__WHAT THE TASK ASKS__. Which lines in the listing below contain the word "none"? Copy each one.
——
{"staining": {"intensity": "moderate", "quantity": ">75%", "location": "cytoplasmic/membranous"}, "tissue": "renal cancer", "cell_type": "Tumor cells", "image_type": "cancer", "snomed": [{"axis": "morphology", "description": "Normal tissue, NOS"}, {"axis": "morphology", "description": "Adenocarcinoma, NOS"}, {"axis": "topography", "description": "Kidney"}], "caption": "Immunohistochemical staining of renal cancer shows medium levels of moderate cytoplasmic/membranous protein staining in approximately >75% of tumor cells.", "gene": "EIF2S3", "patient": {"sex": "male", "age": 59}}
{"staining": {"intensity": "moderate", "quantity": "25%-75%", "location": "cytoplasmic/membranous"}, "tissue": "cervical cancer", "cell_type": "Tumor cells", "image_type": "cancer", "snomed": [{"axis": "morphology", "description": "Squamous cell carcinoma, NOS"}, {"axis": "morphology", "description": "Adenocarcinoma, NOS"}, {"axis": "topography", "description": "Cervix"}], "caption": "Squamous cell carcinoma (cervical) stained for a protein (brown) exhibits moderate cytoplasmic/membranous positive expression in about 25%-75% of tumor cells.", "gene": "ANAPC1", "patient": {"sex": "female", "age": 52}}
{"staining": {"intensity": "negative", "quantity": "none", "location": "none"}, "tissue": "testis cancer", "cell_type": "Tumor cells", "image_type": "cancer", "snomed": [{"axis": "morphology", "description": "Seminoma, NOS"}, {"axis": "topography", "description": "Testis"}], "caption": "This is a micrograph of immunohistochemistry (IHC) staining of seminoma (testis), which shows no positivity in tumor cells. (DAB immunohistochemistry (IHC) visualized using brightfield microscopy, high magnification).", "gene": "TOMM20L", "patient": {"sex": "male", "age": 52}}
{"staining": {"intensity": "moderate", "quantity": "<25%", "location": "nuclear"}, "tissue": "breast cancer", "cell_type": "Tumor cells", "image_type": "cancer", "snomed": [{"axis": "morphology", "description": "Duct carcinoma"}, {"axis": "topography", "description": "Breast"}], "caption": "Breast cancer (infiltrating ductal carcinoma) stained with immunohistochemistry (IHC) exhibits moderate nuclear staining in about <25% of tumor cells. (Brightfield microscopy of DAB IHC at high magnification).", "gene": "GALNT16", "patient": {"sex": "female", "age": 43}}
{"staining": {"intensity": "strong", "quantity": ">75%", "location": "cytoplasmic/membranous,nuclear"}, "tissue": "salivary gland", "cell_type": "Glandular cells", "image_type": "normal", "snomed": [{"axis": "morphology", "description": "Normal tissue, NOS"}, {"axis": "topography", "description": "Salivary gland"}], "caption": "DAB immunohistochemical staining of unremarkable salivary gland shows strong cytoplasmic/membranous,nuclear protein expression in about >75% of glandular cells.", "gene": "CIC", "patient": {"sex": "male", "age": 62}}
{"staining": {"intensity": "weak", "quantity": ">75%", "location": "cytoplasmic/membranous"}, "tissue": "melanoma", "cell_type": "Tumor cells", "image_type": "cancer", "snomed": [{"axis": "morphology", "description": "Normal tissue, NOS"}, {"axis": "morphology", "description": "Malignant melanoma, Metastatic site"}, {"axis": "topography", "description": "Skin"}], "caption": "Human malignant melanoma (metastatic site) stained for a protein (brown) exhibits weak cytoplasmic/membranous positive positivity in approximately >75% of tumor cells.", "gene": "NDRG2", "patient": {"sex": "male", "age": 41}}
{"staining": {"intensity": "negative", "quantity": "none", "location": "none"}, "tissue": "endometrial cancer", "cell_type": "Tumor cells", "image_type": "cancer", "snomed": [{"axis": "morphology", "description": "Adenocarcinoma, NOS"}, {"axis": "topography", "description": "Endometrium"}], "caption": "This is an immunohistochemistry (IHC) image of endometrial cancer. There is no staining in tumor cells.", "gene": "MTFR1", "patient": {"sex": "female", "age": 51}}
——
__SOLUTION FOR THIS PROBLEM__.
{"staining": {"intensity": "negative", "quantity": "none", "location": "none"}, "tissue": "testis cancer", "cell_type": "Tumor cells", "image_type": "cancer", "snomed": [{"axis": "morphology", "description": "Seminoma, NOS"}, {"axis": "topography", "description": "Testis"}], "caption": "This is a micrograph of immunohistochemistry (IHC) staining of seminoma (testis), which shows no positivity in tumor cells. (DAB immunohistochemistry (IHC) visualized using brightfield microscopy, high magnification).", "gene": "TOMM20L", "patient": {"sex": "male", "age": 52}}
{"staining": {"intensity": "negative", "quantity": "none", "location": "none"}, "tissue": "endometrial cancer", "cell_type": "Tumor cells", "image_type": "cancer", "snomed": [{"axis": "morphology", "description": "Adenocarcinoma, NOS"}, {"axis": "topography", "description": "Endometrium"}], "caption": "This is an immunohistochemistry (IHC) image of endometrial cancer. There is no staining in tumor cells.", "gene": "MTFR1", "patient": {"sex": "female", "age": 51}}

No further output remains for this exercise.